LINES OF THOUGHT ACROSS SOUTHEAST ASIA

“We are victims of fat tigers and foreign policy”

The sixth part of a Southeast Asia Globe series that shines a light on the region’s finest poetry

Nathan A. Thompson
March 19, 2014

The sixth part of a Southeast Asia Globe series that shines a light on the region’s finest poetry

Compiled by Nathan A. Thompson   Illustration by Natalie Phillips

The Hmong are an ethnic group from the mountainous regions of Laos and several other Southeast Asian countries. During what is known as The Secret War, between 1953 and 1975, many Hmong were recruited by US forces to oppose Pathet Lao insurgents and North Vietnamese communists. The communist victory in December 1975 forced tens of thousands to flee to the US after the victors promised to exterminate the Hmong “to the last root”, as stated by the official Pathet Lao newspaper in May 1975.

_ _ _ _

◆ **BRIEF 1**
Reproduce, word for word, the portion of the Southeast Asia poetry article above starting with "The Hmong are an" and going on through "in May 1975.".
◆ **BRIEF 2**
Carry on the Southeast Asia poetry article from the point at which it stops.

_ _ _ _

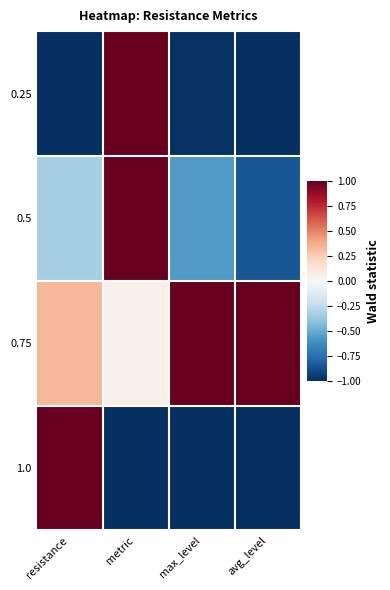

Reading left to right, what are all the values shown in this chart?

0.25: resistance=-1.0	metric=1.0	max_level=-1.0	avg_level=-1.0
0.5: resistance=-0.3	metric=1.0	max_level=-0.6	avg_level=-0.9
0.75: resistance=0.3	metric=0.1	max_level=1.0	avg_level=1.0
1.0: resistance=1.0	metric=-1.0	max_level=-1.0	avg_level=-1.0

_ _ _ _

◆ **FINAL ANSWER 1**
The Hmong are an ethnic group from the mountainous regions of Laos and several other Southeast Asian countries. During what is known as The Secret War, between 1953 and 1975, many Hmong were recruited by US forces to oppose Pathet Lao insurgents and North Vietnamese communists. The communist victory in December 1975 forced tens of thousands to flee to the US after the victors promised to exterminate the Hmong “to the last root”, as stated by the official Pathet Lao newspaper in May 1975.

◆ **FINAL ANSWER 2**
Illustration by Natalie Phillips
Illustration by Natalie Phillips

The two poets featured this month were children at the time of the Hmong exodus (or genocide, as some have claimed). Their poems are some of the first written by Hmong, who have not had a written language throughout their 4,000-year history. It is strange to think Hmong literature now only exists in the language of one of the nations that caused them to be ripped from their homeland. Nevertheless, the impetus to nurture what is left is paramount: “Our parents will never write. So we write for them,” poet Soul Choj Vang told The New York Times in 2011.

His poem, “Here I Am”, is about the experience of the refugee. The repeated questions simulate the grasping of the poet towards an understanding of the alien culture surrounding him. The line, “unable to taste the spirit in its dust”, points to his experience of being unable to communicate in a land where nobody speaks his language. It’s as though his mouth is full of dust, rendering him speechless.

Bryan Thao Worra is the most well known of the new Hmong poets. “Write, they tell me, so people won’t forget,” he says in “The Last War Poem”, describing how young Hmong shoulder the responsibility of recording their history. His poem is built of short, declarative sentences; each full stop is like a bullet giving the poem a broken, maimed feeling. The effect is as dignified and powerful as an inscribed war memorial, where every word does “stand as a monument”.

***

“The Last War Poem”   by Bryan Thao Worr

I tell you, this is the last word for this war.

This little side war we were the center of.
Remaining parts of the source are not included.